35 Wn.2d 686, NELL G. BROWN, Respondent, v. LOREN THURMAN BROWN, Appellant, BONNIE BROWN, Defendant

[No. 31001. Department One.      Supreme Court      February 16, 1950.]

NELL G. BROWN, Respondent, v. LOREN THURMAN BROWN,
           Appellant, BONNIE BROWN, Defendant.1

[1] SEDUCTION - CIVIL LIABILITY - SUPPORT MONEY FOR CHILD PENDING ACTION. The plaintiff in an action for damages for seduction is not entitled to temporary support money for the alleged child of the parties, there being no question before the court concerning either the custody, support, or welfare of such child and the court not having jurisdiction of her person or of any subject matter which would give the court the right to make provision for her support.

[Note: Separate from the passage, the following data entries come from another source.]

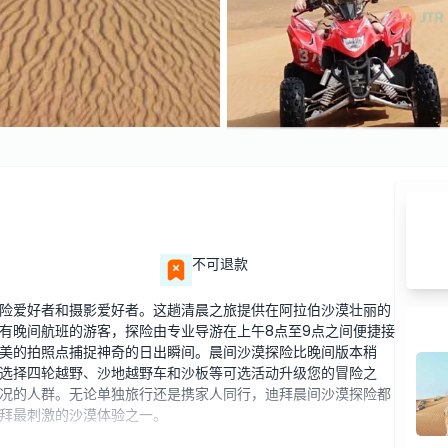
不可退款
险爱好者和摄影爱好者。这趟清晨之旅提供在阿拉伯沙漠壮丽的
有晚间航班的游客，探险由专业导游在上午8点至9点之间便捷接
美的拍照点捕捉神奇的日出瞬间。晨间沙漠探险比晚间版本稍
选择四轮越野、沙地越野车和沙板等可选活动升级您的冒险之
况的人群。无论单独旅行还是携家人同行，迪拜晨间沙漠探险都
拜最刺激的沙漠体验之一。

Appeal from an order of the superior court for King county, Lawler, J., entered December 31, 1948, awarding temporary support money for the maintenance of a child pending the trial of an action for damages for seduction. Reversed.

Fred C. Campbell, for appellant.

W. B. Magee, and Hutchinson & Ulvestad, for respondent.

SCHWELLENBACH, J. -

This is an appeal from an order requiring the defendant, Loren Thurman Brown, to pay for the support of the child of the parties during the pendency of the action.

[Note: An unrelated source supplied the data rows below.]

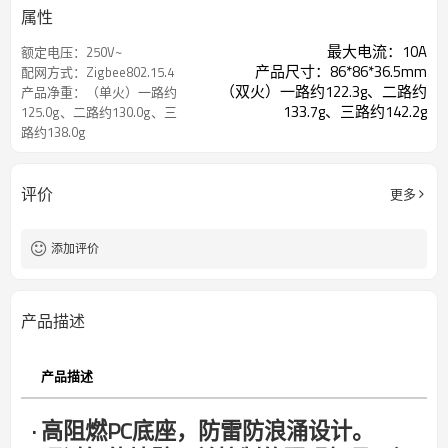
属性
最大电流：10A
额定电压：250V~
产品尺寸：86*86*36.5mm
配网方式：Zigbee802.15.4
（双火）一路约122.3g、二路约
产品净重：（单火）一路约
133.7g、三路约142.2g
125.0g、二路约130.0g、三
路约138.0g
评价
更多
添加评价
产品描述
产品描述
· 高阻燃PC底座，防雷防浪涌设计。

Nell G. Brown commenced an action against Loren Thurman Brown and Bonnie Brown, his wife, alleging that she


1 Reported in 214 P. (2d) 706.

 Feb. 1950]          BROWN v. BROWN.                687

(Nell G. Brown) and Loren Thurman Brown were married at Carmelita, California, on June 10, 1931, and lived together as husband and wife for eleven years; that on September 5, 1932, a daughter, Jean Brown, was born, the issue of the marriage; that the plaintiff was defrauded and seduced by Brown on the false representation that he was single, when in fact he was a married man at the time of the marriage; and that he later married the defendant Bonnie Brown. Plaintiff prayed for damages in the sum of thirty thousand dollars. By answer, defendant Brown denied the allegations of plaintiff's complaint, although he admitted that he had not obtained a final decree of divorce from his prior wife at the time he entered into the marriage ceremony with the plaintiff.

Subsequent to the filing of the complaint, the plaintiff made a motion for temporary support money for the child of the parties. The court granted the motion and ordered the defendant to pay $66.35 a month during the pendency of the action. This appeal follows.

Rem. Supp. 1947, 988, which was in effect when this action was commenced, provided that, in divorce actions, the court may make orders, during the pendency of the action, for the custody and Support of the children of the parties. In Barker v. Barker, 31 Wn. (2d) 506, 197 P. (2d)439, we held that in an annulment proceeding, where an invalid marriage has been entered into in good faith by the parties and, as a result, a child is born, the court has inherent authority to make proper provision for its custody and maintenance.

Thus, in either a divorce action or an annulment proceeding, the parties and the issue of the marriage are before the court, and it can make proper provision for the support of the children during the pendency of the action.

[1] In the case at bar, however, the action was for damages to the wife because of her alleged seduction. The court was not asked to grant a divorce or an annulment. No question concerning either the custody, support, or welfare of this unfortunate girl was before the court. The court did

 688    IN RE HEIN v. SMITH.     [35 Wn. (2d)

not have jurisdiction of her person or of any subject matter which would give it the right to make provisions for her support.

The order granting temporary support money is reversed.

SIMPSON, C. J., BEALS, GRADY, and DONWORTH, JJ., concur.